----- Given entries

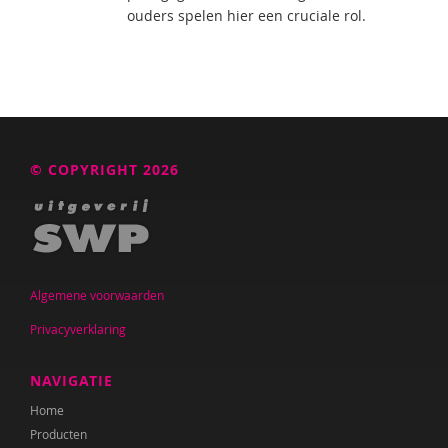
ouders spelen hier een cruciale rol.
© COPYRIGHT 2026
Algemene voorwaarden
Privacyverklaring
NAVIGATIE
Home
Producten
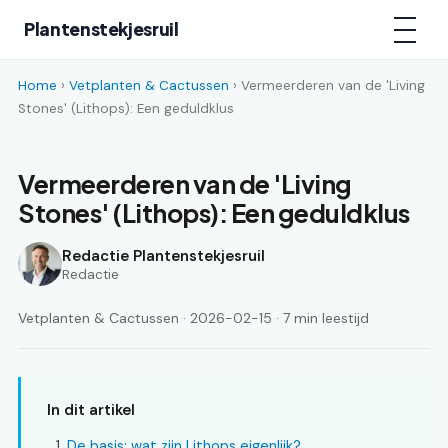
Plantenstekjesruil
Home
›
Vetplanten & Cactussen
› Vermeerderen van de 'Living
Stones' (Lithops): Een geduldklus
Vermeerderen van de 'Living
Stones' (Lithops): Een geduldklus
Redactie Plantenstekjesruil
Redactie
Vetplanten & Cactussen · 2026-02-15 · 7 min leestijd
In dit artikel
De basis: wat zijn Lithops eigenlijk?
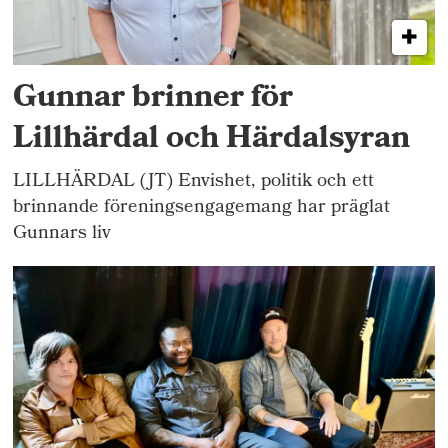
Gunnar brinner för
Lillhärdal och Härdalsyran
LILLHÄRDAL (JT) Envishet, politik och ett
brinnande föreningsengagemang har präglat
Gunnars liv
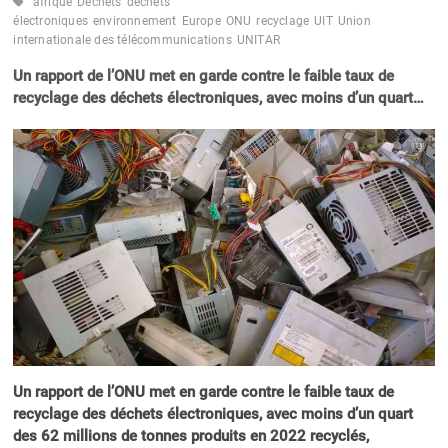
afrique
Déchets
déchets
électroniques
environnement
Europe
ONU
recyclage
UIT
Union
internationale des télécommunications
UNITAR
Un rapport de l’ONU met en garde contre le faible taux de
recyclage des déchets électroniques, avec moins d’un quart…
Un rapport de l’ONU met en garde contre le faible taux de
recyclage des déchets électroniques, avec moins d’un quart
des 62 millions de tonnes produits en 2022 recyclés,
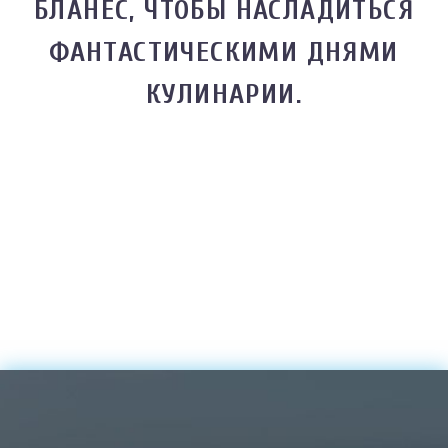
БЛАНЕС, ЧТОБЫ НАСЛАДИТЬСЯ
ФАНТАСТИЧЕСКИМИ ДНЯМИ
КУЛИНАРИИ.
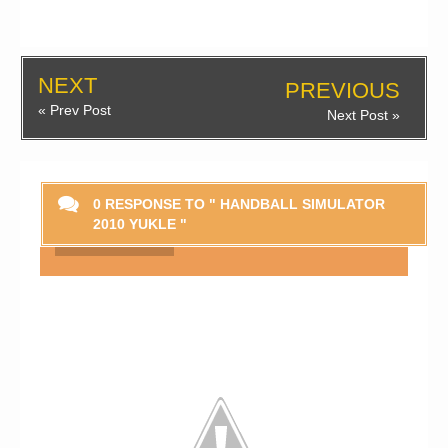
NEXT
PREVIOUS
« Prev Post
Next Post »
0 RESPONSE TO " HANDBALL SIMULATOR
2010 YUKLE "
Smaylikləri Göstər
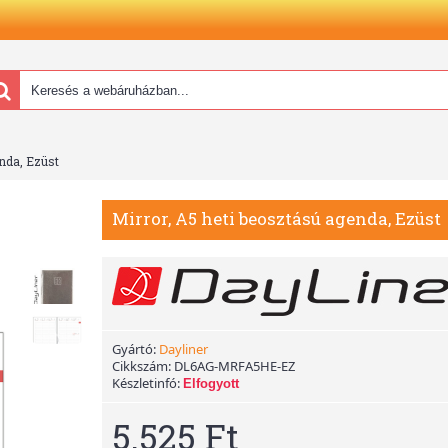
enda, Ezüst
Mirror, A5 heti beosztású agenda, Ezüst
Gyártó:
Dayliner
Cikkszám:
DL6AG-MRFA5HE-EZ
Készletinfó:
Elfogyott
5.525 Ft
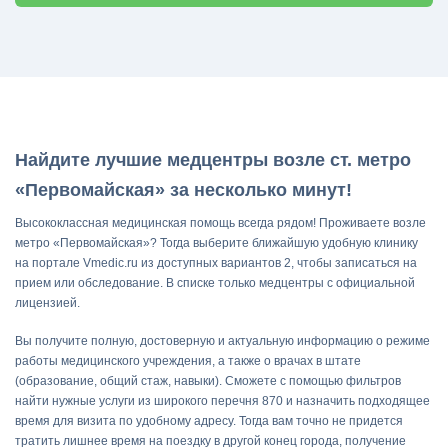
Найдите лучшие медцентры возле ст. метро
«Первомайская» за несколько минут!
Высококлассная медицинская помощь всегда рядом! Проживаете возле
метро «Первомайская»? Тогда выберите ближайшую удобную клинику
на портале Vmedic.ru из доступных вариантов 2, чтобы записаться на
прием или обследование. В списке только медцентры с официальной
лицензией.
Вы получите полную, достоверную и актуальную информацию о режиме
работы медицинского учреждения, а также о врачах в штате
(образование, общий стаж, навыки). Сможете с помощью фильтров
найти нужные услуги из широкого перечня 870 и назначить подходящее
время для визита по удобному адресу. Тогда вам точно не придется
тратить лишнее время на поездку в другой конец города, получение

----------

§ **Task description**: Would you copy out, exactly and with no pictures, only the lines above from the one that contains "des 62 millions" through the one that contains "Высококлассная медицинская помощь"?

§ **Task output**:
des 62 millions de tonnes produits en 2022 recyclés,
БЛАНЕС, ЧТОБЫ НАСЛАДИТЬСЯ
ФАНТАСТИЧЕСКИМИ ДНЯМИ
КУЛИНАРИИ.
NEXT
PREVIOUS
« Prev Post
Next Post »
0 RESPONSE TO " HANDBALL SIMULATOR
2010 YUKLE "
Smaylikləri Göstər
enda, Ezüst
Mirror, A5 heti beosztású agenda, Ezüst
Gyártó:
Dayliner
Cikkszám:
DL6AG-MRFA5HE-EZ
Készletinfó:
Elfogyott
5.525 Ft
Найдите лучшие медцентры возле ст. метро
«Первомайская» за несколько минут!
Высококлассная медицинская помощь всегда рядом! Проживаете возле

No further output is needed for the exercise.